● Material for this task:
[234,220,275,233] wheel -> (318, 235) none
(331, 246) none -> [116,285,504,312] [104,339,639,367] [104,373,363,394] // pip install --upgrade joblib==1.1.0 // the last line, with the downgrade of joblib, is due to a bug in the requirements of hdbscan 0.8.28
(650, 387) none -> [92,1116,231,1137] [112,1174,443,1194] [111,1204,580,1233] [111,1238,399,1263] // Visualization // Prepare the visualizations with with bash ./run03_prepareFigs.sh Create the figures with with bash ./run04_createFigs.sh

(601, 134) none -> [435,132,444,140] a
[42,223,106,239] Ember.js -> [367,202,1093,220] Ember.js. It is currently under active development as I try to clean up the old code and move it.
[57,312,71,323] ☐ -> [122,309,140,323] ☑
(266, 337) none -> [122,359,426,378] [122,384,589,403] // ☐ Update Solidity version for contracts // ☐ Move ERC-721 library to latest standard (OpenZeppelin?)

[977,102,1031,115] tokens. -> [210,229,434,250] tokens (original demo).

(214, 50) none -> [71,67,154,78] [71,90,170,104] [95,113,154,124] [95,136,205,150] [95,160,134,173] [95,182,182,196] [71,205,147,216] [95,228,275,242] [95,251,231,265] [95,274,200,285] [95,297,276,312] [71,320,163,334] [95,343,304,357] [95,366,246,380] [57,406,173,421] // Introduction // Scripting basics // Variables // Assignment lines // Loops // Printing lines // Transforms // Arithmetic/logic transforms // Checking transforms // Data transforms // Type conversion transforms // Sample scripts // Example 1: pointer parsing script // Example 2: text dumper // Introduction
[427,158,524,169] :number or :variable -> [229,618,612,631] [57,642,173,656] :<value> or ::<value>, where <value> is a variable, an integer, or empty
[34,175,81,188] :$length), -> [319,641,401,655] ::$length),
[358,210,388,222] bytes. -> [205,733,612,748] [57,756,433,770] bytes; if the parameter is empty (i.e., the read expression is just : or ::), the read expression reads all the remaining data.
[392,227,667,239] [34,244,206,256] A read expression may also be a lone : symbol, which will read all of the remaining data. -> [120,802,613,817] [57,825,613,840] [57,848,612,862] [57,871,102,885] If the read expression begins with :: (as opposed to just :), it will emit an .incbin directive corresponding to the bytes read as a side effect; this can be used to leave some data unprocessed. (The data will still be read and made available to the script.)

● The problem:
Set down the line holding "[977,102,1031,115] tokens. ->" and all later lines through the last one in the material above, exactly, and no other lines.

● Solution for this problem:
[977,102,1031,115] tokens. -> [210,229,434,250] tokens (original demo).

(214, 50) none -> [71,67,154,78] [71,90,170,104] [95,113,154,124] [95,136,205,150] [95,160,134,173] [95,182,182,196] [71,205,147,216] [95,228,275,242] [95,251,231,265] [95,274,200,285] [95,297,276,312] [71,320,163,334] [95,343,304,357] [95,366,246,380] [57,406,173,421] // Introduction // Scripting basics // Variables // Assignment lines // Loops // Printing lines // Transforms // Arithmetic/logic transforms // Checking transforms // Data transforms // Type conversion transforms // Sample scripts // Example 1: pointer parsing script // Example 2: text dumper // Introduction
[427,158,524,169] :number or :variable -> [229,618,612,631] [57,642,173,656] :<value> or ::<value>, where <value> is a variable, an integer, or empty
[34,175,81,188] :$length), -> [319,641,401,655] ::$length),
[358,210,388,222] bytes. -> [205,733,612,748] [57,756,433,770] bytes; if the parameter is empty (i.e., the read expression is just : or ::), the read expression reads all the remaining data.
[392,227,667,239] [34,244,206,256] A read expression may also be a lone : symbol, which will read all of the remaining data. -> [120,802,613,817] [57,825,613,840] [57,848,612,862] [57,871,102,885] If the read expression begins with :: (as opposed to just :), it will emit an .incbin directive corresponding to the bytes read as a side effect; this can be used to leave some data unprocessed. (The data will still be read and made available to the script.)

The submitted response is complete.